**SOURCE MATERIAL:**
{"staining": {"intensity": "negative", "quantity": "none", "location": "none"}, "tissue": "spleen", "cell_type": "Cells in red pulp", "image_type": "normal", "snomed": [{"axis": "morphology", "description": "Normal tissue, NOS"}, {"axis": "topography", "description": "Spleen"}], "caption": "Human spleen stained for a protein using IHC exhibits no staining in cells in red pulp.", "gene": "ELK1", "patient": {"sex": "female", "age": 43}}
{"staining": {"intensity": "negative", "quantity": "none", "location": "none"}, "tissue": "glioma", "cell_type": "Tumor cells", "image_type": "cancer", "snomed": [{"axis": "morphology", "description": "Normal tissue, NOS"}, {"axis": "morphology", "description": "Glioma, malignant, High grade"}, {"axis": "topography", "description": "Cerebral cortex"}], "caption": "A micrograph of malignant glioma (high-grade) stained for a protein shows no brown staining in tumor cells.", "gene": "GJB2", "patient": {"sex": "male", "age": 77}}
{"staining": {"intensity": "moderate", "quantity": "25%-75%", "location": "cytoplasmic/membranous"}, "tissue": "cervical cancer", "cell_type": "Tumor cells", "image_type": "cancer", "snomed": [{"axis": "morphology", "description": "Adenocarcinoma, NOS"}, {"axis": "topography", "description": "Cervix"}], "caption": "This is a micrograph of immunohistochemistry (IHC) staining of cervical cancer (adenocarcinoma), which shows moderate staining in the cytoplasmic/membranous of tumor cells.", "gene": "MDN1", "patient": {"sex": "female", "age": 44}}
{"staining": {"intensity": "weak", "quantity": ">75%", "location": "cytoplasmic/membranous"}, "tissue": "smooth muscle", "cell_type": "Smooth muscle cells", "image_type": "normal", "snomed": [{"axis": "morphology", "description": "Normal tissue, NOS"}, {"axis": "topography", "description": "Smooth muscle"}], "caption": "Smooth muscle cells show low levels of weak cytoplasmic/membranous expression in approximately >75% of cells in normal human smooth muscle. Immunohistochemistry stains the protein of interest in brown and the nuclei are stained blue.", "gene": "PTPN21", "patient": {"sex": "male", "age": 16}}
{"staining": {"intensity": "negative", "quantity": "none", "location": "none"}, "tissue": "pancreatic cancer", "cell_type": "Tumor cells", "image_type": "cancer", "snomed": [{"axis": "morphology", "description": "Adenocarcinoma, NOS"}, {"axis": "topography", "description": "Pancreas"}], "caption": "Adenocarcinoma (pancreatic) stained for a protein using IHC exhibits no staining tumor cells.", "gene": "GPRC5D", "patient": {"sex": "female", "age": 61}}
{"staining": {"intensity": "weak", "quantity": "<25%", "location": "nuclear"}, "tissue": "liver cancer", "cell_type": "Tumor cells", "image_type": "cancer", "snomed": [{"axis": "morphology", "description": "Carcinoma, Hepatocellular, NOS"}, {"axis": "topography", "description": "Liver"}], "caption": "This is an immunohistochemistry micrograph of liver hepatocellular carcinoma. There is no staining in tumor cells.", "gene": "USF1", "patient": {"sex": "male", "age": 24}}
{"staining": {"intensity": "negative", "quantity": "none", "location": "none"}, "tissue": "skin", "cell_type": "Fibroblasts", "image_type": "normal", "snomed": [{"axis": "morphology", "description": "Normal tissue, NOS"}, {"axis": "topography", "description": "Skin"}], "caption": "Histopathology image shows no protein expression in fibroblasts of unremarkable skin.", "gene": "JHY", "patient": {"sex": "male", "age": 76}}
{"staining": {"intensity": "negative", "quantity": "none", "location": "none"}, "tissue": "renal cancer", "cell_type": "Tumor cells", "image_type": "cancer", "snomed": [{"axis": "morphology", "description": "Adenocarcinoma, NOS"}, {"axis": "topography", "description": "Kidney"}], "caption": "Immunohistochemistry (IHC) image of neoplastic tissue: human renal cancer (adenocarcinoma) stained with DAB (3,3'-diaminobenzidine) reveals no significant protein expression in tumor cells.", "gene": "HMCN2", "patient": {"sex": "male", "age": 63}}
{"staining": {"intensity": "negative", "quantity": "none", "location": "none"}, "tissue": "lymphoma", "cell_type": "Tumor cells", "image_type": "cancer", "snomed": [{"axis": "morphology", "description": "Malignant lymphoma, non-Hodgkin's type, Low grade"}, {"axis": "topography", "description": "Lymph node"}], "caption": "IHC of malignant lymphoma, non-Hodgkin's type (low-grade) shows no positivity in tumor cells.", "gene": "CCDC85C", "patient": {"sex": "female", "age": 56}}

**ASSIGNED TASK:** Print the material in full, exactly as written.

**RESPONSE TO THE EXERCISE:**
{"staining": {"intensity": "negative", "quantity": "none", "location": "none"}, "tissue": "spleen", "cell_type": "Cells in red pulp", "image_type": "normal", "snomed": [{"axis": "morphology", "description": "Normal tissue, NOS"}, {"axis": "topography", "description": "Spleen"}], "caption": "Human spleen stained for a protein using IHC exhibits no staining in cells in red pulp.", "gene": "ELK1", "patient": {"sex": "female", "age": 43}}
{"staining": {"intensity": "negative", "quantity": "none", "location": "none"}, "tissue": "glioma", "cell_type": "Tumor cells", "image_type": "cancer", "snomed": [{"axis": "morphology", "description": "Normal tissue, NOS"}, {"axis": "morphology", "description": "Glioma, malignant, High grade"}, {"axis": "topography", "description": "Cerebral cortex"}], "caption": "A micrograph of malignant glioma (high-grade) stained for a protein shows no brown staining in tumor cells.", "gene": "GJB2", "patient": {"sex": "male", "age": 77}}
{"staining": {"intensity": "moderate", "quantity": "25%-75%", "location": "cytoplasmic/membranous"}, "tissue": "cervical cancer", "cell_type": "Tumor cells", "image_type": "cancer", "snomed": [{"axis": "morphology", "description": "Adenocarcinoma, NOS"}, {"axis": "topography", "description": "Cervix"}], "caption": "This is a micrograph of immunohistochemistry (IHC) staining of cervical cancer (adenocarcinoma), which shows moderate staining in the cytoplasmic/membranous of tumor cells.", "gene": "MDN1", "patient": {"sex": "female", "age": 44}}
{"staining": {"intensity": "weak", "quantity": ">75%", "location": "cytoplasmic/membranous"}, "tissue": "smooth muscle", "cell_type": "Smooth muscle cells", "image_type": "normal", "snomed": [{"axis": "morphology", "description": "Normal tissue, NOS"}, {"axis": "topography", "description": "Smooth muscle"}], "caption": "Smooth muscle cells show low levels of weak cytoplasmic/membranous expression in approximately >75% of cells in normal human smooth muscle. Immunohistochemistry stains the protein of interest in brown and the nuclei are stained blue.", "gene": "PTPN21", "patient": {"sex": "male", "age": 16}}
{"staining": {"intensity": "negative", "quantity": "none", "location": "none"}, "tissue": "pancreatic cancer", "cell_type": "Tumor cells", "image_type": "cancer", "snomed": [{"axis": "morphology", "description": "Adenocarcinoma, NOS"}, {"axis": "topography", "description": "Pancreas"}], "caption": "Adenocarcinoma (pancreatic) stained for a protein using IHC exhibits no staining tumor cells.", "gene": "GPRC5D", "patient": {"sex": "female", "age": 61}}
{"staining": {"intensity": "weak", "quantity": "<25%", "location": "nuclear"}, "tissue": "liver cancer", "cell_type": "Tumor cells", "image_type": "cancer", "snomed": [{"axis": "morphology", "description": "Carcinoma, Hepatocellular, NOS"}, {"axis": "topography", "description": "Liver"}], "caption": "This is an immunohistochemistry micrograph of liver hepatocellular carcinoma. There is no staining in tumor cells.", "gene": "USF1", "patient": {"sex": "male", "age": 24}}
{"staining": {"intensity": "negative", "quantity": "none", "location": "none"}, "tissue": "skin", "cell_type": "Fibroblasts", "image_type": "normal", "snomed": [{"axis": "morphology", "description": "Normal tissue, NOS"}, {"axis": "topography", "description": "Skin"}], "caption": "Histopathology image shows no protein expression in fibroblasts of unremarkable skin.", "gene": "JHY", "patient": {"sex": "male", "age": 76}}
{"staining": {"intensity": "negative", "quantity": "none", "location": "none"}, "tissue": "renal cancer", "cell_type": "Tumor cells", "image_type": "cancer", "snomed": [{"axis": "morphology", "description": "Adenocarcinoma, NOS"}, {"axis": "topography", "description": "Kidney"}], "caption": "Immunohistochemistry (IHC) image of neoplastic tissue: human renal cancer (adenocarcinoma) stained with DAB (3,3'-diaminobenzidine) reveals no significant protein expression in tumor cells.", "gene": "HMCN2", "patient": {"sex": "male", "age": 63}}
{"staining": {"intensity": "negative", "quantity": "none", "location": "none"}, "tissue": "lymphoma", "cell_type": "Tumor cells", "image_type": "cancer", "snomed": [{"axis": "morphology", "description": "Malignant lymphoma, non-Hodgkin's type, Low grade"}, {"axis": "topography", "description": "Lymph node"}], "caption": "IHC of malignant lymphoma, non-Hodgkin's type (low-grade) shows no positivity in tumor cells.", "gene": "CCDC85C", "patient": {"sex": "female", "age": 56}}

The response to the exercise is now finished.